**What to work on**
#1 Summarize the passage on the Supreme Court's election ruling in two sentences.
#2 Quote, word for word, the part of the passage on the Supreme Court's election ruling that opens with the words containing "It is this ruling" and closes with "is anti-constitutional .".

**Provided passage**
◇ ◇ ◇
Sections 123 (3) and 123 (3A) of the Representation of Peoples Act, 1951 (RPA, 1951) were enacted in recognition of the fact that during the electoral process there can be a situation in which a political party, its leaders or any other person or a candidate would appeal to voters to elect a candidate on grounds of religion, race, caste, community. Such an appeal would undermine the secular foundation of the Constitution. Hence, such an appeal ought to be a “corrupt practice”. The Supreme Court on Monday substantially accepted this position in law and hopefully created a wall of separation between religion and politics.
The judgment will have an immediate impact on the forthcoming Assembly elections in Uttar Pradesh and every subsequent election. The judgment is based on a firm understanding of the secular foundations of the India Constitution and the need to ensure that no party can claim that India is a theocratic state. Interestingly, the judgment related to the interpretation of two single words "his religion" in Section 123 which reads as follows:
“Section 123 Corrupt practices — The following shall be deemed to be corrupt practices for the purposes of this Act— …(3) The appeal by a candidate or his agent or by any other person with the consent of a candidates or his election agent to vote or refrain from voting for any person on the ground of his religion, race, caste, community or language or the use of, or appeal to religious symbols or the use of, or appeal to, national symbols, such as the national flag or the national emblem, for the furtherance of the prospects of the election of that candidate or for prejudicially affecting the election of any candidate".
Provided that no symbol allotted under this Act to a candidate shall be deemed to be a religious symbol or a national symbol for the purposes of this clause “(3A) The promotion of, or attempt to promote, feelings of enmity or hatred between different classes of the citizens of India on grounds of religion, race, caste, community, or language, by a candidate or his agent or any other person with the consent of a candidate or his election agent for the furtherance of the prospects of the election of that candidate or for prejudicially affecting the election of any candidate."
Late Justice JS Verma had held in Ramesh Prabhoo versus Prabhakar K Kunte in 1996 decided (it was the same time when Monohar Joshi judgment commonly known as the Hindutva judgment came) that what the section prohibits an appeal by the candidate himself for votes in the name of his, that is the candidate's religion and nothing else, this would leave free a third party to appeal for votes in the name of the religion of the candidate or not to vote for the opponent based on the religion of the opponent.
It is this ruling that was revered today by a majority, holding that any appeal in the name of relation, whether by the candidate himself or a third party on his behalf to vote in the name of religion, whether that of the candidate or any other religion was a "corrupt practice". In a secular state , religion has no role to play in the matter to election to positions of state power since the Constitution of India in its basic features is secular and any attempt to convert the state into a theocratic state is anti-constitutional .
◇ ◇ ◇
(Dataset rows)

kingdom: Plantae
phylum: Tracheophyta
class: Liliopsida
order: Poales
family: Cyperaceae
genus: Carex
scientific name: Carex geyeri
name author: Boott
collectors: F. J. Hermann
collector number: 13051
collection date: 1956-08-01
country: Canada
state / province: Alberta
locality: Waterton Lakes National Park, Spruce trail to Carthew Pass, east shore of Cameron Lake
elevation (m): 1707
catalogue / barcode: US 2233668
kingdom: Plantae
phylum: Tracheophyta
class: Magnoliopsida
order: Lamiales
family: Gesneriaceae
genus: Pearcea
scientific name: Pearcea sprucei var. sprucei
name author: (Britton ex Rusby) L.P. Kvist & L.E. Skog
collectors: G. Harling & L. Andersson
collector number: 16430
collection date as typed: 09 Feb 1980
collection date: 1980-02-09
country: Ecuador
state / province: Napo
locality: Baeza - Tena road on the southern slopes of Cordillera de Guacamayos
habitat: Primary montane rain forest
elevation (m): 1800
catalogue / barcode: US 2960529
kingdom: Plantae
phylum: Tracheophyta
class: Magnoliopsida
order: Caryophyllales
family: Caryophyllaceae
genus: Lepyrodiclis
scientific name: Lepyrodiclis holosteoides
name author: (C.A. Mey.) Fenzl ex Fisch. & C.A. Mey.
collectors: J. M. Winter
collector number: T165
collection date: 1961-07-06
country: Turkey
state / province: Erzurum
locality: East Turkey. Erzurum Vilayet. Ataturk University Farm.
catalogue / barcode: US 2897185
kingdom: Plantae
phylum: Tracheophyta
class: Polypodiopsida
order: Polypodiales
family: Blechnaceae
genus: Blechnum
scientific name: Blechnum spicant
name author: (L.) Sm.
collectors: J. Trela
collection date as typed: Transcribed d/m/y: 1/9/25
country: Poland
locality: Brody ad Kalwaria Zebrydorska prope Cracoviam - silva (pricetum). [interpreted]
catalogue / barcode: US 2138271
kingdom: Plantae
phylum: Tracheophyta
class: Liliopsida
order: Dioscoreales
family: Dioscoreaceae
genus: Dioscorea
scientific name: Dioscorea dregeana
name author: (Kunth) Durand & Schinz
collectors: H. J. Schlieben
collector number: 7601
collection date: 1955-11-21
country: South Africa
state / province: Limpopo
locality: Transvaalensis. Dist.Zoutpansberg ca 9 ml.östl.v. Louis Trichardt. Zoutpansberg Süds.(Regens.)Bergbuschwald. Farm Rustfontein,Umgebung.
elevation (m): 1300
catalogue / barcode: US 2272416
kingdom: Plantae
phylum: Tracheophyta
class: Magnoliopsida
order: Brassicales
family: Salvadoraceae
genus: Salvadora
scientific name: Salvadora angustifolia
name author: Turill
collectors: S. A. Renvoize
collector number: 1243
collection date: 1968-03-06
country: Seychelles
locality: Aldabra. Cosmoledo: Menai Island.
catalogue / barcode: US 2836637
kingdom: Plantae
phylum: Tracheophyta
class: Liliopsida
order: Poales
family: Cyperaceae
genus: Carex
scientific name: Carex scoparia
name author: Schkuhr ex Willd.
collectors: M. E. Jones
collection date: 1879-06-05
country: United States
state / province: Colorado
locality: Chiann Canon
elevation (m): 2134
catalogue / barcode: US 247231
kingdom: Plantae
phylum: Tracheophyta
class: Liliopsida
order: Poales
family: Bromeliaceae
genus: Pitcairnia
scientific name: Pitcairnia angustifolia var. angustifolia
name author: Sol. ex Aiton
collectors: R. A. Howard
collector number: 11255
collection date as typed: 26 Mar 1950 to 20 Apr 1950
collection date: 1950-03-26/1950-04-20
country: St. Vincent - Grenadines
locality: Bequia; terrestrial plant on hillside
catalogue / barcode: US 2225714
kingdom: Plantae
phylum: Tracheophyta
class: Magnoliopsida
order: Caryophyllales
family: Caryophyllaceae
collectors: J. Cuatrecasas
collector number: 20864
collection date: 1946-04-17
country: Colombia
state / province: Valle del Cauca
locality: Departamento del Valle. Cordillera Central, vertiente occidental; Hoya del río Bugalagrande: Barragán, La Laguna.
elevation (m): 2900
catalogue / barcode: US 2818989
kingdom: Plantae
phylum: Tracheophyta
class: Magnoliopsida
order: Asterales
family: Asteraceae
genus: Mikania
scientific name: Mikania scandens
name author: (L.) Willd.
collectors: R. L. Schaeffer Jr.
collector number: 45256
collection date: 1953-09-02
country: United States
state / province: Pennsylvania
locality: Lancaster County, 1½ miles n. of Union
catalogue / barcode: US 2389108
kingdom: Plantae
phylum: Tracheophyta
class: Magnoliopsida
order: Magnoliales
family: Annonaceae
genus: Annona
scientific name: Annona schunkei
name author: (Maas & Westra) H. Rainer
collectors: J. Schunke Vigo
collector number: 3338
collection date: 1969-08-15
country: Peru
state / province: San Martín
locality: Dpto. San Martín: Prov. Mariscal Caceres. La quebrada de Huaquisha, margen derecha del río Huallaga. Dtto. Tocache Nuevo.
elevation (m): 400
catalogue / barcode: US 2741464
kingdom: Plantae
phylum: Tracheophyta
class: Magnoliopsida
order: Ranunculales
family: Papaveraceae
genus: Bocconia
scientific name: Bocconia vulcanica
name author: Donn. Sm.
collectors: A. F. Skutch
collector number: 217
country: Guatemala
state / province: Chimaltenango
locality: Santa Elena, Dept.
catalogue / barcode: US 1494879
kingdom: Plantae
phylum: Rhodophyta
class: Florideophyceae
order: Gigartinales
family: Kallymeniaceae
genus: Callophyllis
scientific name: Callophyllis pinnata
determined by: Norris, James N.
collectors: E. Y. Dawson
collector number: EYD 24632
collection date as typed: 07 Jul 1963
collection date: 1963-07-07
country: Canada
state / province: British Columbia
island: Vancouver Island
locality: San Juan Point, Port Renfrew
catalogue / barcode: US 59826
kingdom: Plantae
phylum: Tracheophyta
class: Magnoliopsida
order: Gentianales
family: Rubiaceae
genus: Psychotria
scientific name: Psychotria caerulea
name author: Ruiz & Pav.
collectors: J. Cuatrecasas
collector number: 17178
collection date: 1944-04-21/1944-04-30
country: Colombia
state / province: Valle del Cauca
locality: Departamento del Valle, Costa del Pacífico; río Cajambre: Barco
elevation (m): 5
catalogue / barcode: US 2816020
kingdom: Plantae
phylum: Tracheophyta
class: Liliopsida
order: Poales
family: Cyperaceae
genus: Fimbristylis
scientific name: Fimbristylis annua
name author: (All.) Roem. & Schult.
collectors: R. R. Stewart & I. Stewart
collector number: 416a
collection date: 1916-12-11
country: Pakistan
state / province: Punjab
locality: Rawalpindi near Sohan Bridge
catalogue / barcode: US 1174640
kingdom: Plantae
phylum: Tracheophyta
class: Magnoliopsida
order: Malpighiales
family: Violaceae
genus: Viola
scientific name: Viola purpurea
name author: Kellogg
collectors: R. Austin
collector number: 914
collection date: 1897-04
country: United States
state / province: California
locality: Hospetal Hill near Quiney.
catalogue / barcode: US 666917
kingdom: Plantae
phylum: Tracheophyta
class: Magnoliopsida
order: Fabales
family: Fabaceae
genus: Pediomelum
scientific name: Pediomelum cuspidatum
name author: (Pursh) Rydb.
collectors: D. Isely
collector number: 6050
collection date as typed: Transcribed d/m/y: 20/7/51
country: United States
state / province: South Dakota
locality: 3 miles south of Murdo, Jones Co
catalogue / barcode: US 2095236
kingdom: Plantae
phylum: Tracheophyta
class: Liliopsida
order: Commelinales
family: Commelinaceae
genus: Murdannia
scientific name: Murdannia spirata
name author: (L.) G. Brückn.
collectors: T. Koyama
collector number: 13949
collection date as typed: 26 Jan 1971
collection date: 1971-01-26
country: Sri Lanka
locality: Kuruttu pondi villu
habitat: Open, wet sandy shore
◇ ◇ ◇
**The answers**
#1 Sections 123(3) and 123(3A) of the Representation of Peoples Act, 1951 make appeals to voters on grounds of religion, race, caste or community a corrupt practice, because such appeals undermine the secular foundation of the Constitution. The Supreme Court on Monday held that any appeal to vote in the name of religion is a corrupt practice, whether it comes from the candidate or from a third party on the candidate's behalf and whatever religion it invokes, and the ruling will affect the forthcoming Uttar Pradesh Assembly elections and every later election.

#2
It is this ruling that was revered today by a majority, holding that any appeal in the name of relation, whether by the candidate himself or a third party on his behalf to vote in the name of religion, whether that of the candidate or any other religion was a "corrupt practice". In a secular state , religion has no role to play in the matter to election to positions of state power since the Constitution of India in its basic features is secular and any attempt to convert the state into a theocratic state is anti-constitutional .